| DIRECTIONS |
From the first entry to the last, restate everything word for word and exclude pictures.

BEGIN DATASET RECORDS

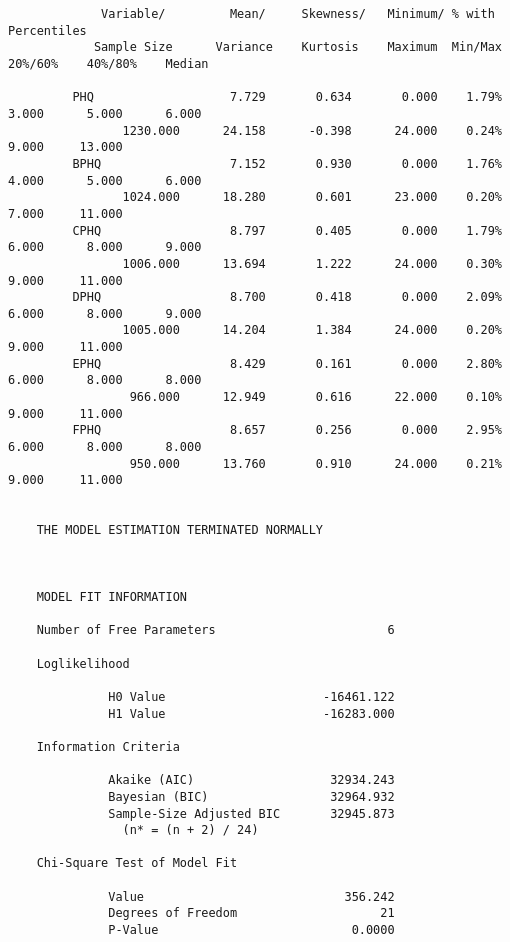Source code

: \documentclass[11pt]{article}
\begin{document}
\begin{verbatim}
             Variable/         Mean/     Skewness/   Minimum/ % with                Percentiles
            Sample Size      Variance    Kurtosis    Maximum  Min/Max      20%/60%    40%/80%    Median
    
         PHQ                   7.729       0.634       0.000    1.79%       3.000      5.000      6.000
                1230.000      24.158      -0.398      24.000    0.24%       9.000     13.000
         BPHQ                  7.152       0.930       0.000    1.76%       4.000      5.000      6.000
                1024.000      18.280       0.601      23.000    0.20%       7.000     11.000
         CPHQ                  8.797       0.405       0.000    1.79%       6.000      8.000      9.000
                1006.000      13.694       1.222      24.000    0.30%       9.000     11.000
         DPHQ                  8.700       0.418       0.000    2.09%       6.000      8.000      9.000
                1005.000      14.204       1.384      24.000    0.20%       9.000     11.000
         EPHQ                  8.429       0.161       0.000    2.80%       6.000      8.000      8.000
                 966.000      12.949       0.616      22.000    0.10%       9.000     11.000
         FPHQ                  8.657       0.256       0.000    2.95%       6.000      8.000      8.000
                 950.000      13.760       0.910      24.000    0.21%       9.000     11.000
    
    
    THE MODEL ESTIMATION TERMINATED NORMALLY
    
    
    
    MODEL FIT INFORMATION
    
    Number of Free Parameters                        6
    
    Loglikelihood
    
              H0 Value                      -16461.122
              H1 Value                      -16283.000
    
    Information Criteria
    
              Akaike (AIC)                   32934.243
              Bayesian (BIC)                 32964.932
              Sample-Size Adjusted BIC       32945.873
                (n* = (n + 2) / 24)
    
    Chi-Square Test of Model Fit
    
              Value                            356.242
              Degrees of Freedom                    21
              P-Value                           0.0000
    

\end{verbatim}
\end{document}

END DATASET RECORDS

| WRITTEN SOLUTION |
Source code

: \documentclass[11pt]{article}
\begin{document}
\begin{verbatim}
             Variable/         Mean/     Skewness/   Minimum/ % with                Percentiles
            Sample Size      Variance    Kurtosis    Maximum  Min/Max      20%/60%    40%/80%    Median
    
         PHQ                   7.729       0.634       0.000    1.79%       3.000      5.000      6.000
                1230.000      24.158      -0.398      24.000    0.24%       9.000     13.000
         BPHQ                  7.152       0.930       0.000    1.76%       4.000      5.000      6.000
                1024.000      18.280       0.601      23.000    0.20%       7.000     11.000
         CPHQ                  8.797       0.405       0.000    1.79%       6.000      8.000      9.000
                1006.000      13.694       1.222      24.000    0.30%       9.000     11.000
         DPHQ                  8.700       0.418       0.000    2.09%       6.000      8.000      9.000
                1005.000      14.204       1.384      24.000    0.20%       9.000     11.000
         EPHQ                  8.429       0.161       0.000    2.80%       6.000      8.000      8.000
                 966.000      12.949       0.616      22.000    0.10%       9.000     11.000
         FPHQ                  8.657       0.256       0.000    2.95%       6.000      8.000      8.000
                 950.000      13.760       0.910      24.000    0.21%       9.000     11.000
    
    
    THE MODEL ESTIMATION TERMINATED NORMALLY
    
    
    
    MODEL FIT INFORMATION
    
    Number of Free Parameters                        6
    
    Loglikelihood
    
              H0 Value                      -16461.122
              H1 Value                      -16283.000
    
    Information Criteria
    
              Akaike (AIC)                   32934.243
              Bayesian (BIC)                 32964.932
              Sample-Size Adjusted BIC       32945.873
                (n* = (n + 2) / 24)
    
    Chi-Square Test of Model Fit
    
              Value                            356.242
              Degrees of Freedom                    21
              P-Value                           0.0000
    

\end{verbatim}
\end{document}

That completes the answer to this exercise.